- [About this task]:
Take from the records below each line that holds "Annexe".

_ _ _ _ _

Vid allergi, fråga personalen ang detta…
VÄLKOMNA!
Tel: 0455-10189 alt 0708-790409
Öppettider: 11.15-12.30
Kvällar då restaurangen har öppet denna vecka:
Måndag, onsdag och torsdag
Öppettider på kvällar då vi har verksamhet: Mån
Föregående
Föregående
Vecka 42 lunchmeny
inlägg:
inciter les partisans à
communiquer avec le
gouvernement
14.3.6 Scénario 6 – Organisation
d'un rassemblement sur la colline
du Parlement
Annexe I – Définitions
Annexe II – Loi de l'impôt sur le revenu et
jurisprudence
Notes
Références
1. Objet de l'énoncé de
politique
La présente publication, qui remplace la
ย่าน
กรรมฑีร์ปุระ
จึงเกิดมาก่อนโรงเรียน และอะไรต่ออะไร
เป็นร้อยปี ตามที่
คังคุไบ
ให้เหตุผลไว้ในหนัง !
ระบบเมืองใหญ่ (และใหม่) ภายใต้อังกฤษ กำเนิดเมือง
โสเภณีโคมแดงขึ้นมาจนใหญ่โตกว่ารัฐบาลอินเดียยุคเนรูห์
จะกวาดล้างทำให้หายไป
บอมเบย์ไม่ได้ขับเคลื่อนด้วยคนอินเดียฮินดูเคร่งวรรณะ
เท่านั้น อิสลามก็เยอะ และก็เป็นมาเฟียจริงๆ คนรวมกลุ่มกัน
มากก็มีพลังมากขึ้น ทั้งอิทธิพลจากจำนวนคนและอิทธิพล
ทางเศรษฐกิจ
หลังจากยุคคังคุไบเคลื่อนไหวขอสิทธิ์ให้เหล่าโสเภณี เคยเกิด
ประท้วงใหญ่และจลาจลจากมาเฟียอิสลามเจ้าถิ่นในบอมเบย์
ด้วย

_ _ _ _ _

- [Written reply]:
Annexe I – Définitions
Annexe II – Loi de l'impôt sur le revenu et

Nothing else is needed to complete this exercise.